Source data -
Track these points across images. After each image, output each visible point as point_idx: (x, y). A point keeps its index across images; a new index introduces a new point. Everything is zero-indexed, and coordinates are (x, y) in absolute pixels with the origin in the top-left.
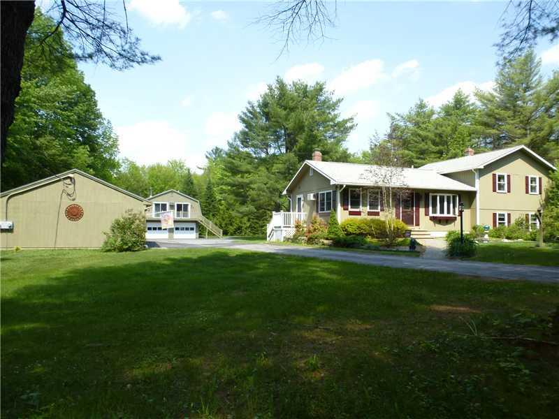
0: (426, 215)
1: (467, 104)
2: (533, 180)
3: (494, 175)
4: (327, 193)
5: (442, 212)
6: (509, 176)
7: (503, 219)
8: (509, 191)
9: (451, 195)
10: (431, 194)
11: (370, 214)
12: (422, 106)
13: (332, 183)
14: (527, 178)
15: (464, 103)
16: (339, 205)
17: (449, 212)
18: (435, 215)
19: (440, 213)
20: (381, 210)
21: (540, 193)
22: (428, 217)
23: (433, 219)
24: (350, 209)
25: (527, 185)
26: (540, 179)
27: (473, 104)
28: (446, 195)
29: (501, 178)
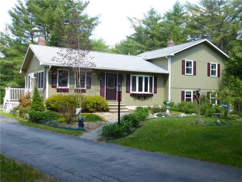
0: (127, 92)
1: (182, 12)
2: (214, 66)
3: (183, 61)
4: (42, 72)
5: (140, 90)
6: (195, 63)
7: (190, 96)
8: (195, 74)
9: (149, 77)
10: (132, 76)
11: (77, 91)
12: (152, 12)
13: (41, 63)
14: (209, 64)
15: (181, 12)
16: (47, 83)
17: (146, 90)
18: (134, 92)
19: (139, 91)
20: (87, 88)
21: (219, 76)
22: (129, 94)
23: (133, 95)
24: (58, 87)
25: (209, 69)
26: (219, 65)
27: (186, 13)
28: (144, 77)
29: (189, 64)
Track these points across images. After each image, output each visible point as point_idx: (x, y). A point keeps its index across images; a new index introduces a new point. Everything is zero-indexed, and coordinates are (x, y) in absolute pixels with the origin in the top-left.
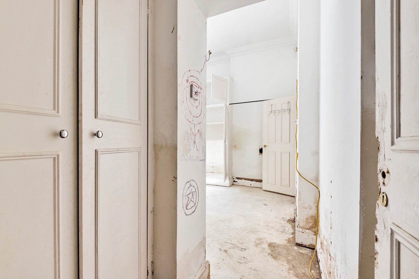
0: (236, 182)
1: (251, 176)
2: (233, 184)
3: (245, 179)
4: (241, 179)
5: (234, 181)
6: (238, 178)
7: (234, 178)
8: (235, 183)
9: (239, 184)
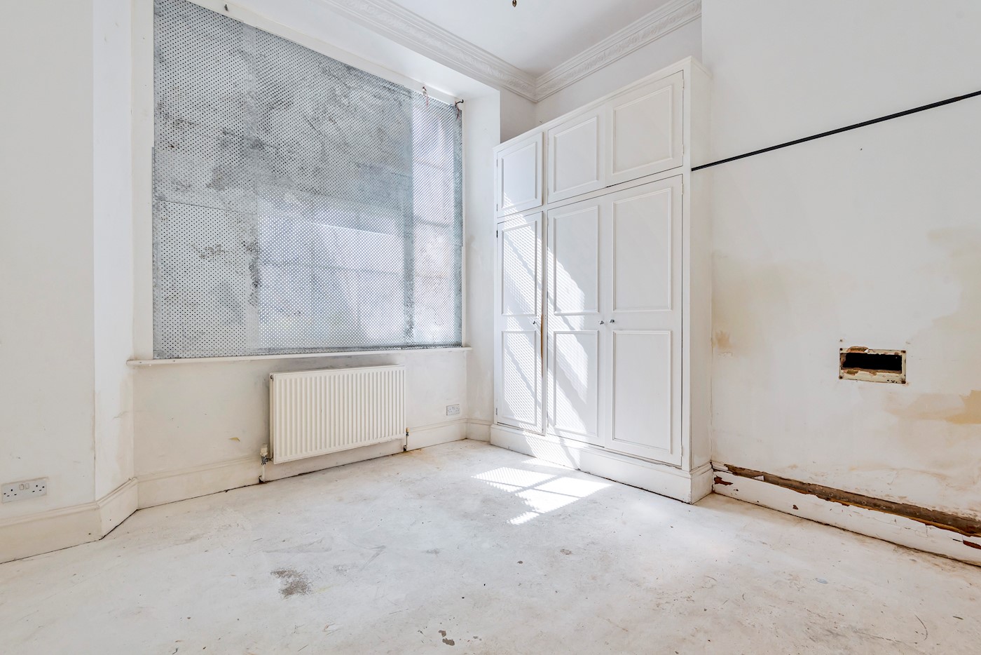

What to work on -
Write out every record above exactly as it stands, but leave out the pictures.

Expected output -
Track these points across images. After each image, output each visible point as point_idx: (x, y). A point keeps its index across images; a new index introduces a new point. Everything is zero-indexed, and coordinates are (x, y) in absolute pixels with the origin in the top-left.
0: (426, 215)
1: (467, 104)
2: (533, 180)
3: (494, 175)
4: (327, 193)
5: (442, 212)
6: (509, 176)
7: (503, 219)
8: (509, 191)
9: (451, 195)
10: (431, 194)
11: (370, 214)
12: (422, 106)
13: (332, 183)
14: (527, 178)
15: (464, 103)
16: (339, 205)
17: (449, 212)
18: (435, 215)
19: (440, 213)
20: (381, 210)
21: (540, 193)
22: (428, 217)
23: (433, 219)
24: (350, 209)
25: (527, 185)
26: (540, 179)
27: (473, 104)
28: (446, 195)
29: (501, 178)
0: (127, 92)
1: (182, 12)
2: (214, 66)
3: (183, 61)
4: (42, 72)
5: (140, 90)
6: (195, 63)
7: (190, 96)
8: (195, 74)
9: (149, 77)
10: (132, 76)
11: (77, 91)
12: (152, 12)
13: (41, 63)
14: (209, 64)
15: (181, 12)
16: (47, 83)
17: (146, 90)
18: (134, 92)
19: (139, 91)
20: (87, 88)
21: (219, 76)
22: (129, 94)
23: (133, 95)
24: (58, 87)
25: (209, 69)
26: (219, 65)
27: (186, 13)
28: (144, 77)
29: (189, 64)
Track these points across images. After each image, output each visible point as point_idx: (x, y). A point keeps its index across images; a new index introduces a new point. Everything is zero-indexed, and coordinates are (x, y) in absolute pixels with the origin in the top-left.
0: (236, 182)
1: (251, 176)
2: (233, 184)
3: (245, 179)
4: (241, 179)
5: (234, 181)
6: (238, 178)
7: (234, 178)
8: (235, 183)
9: (239, 184)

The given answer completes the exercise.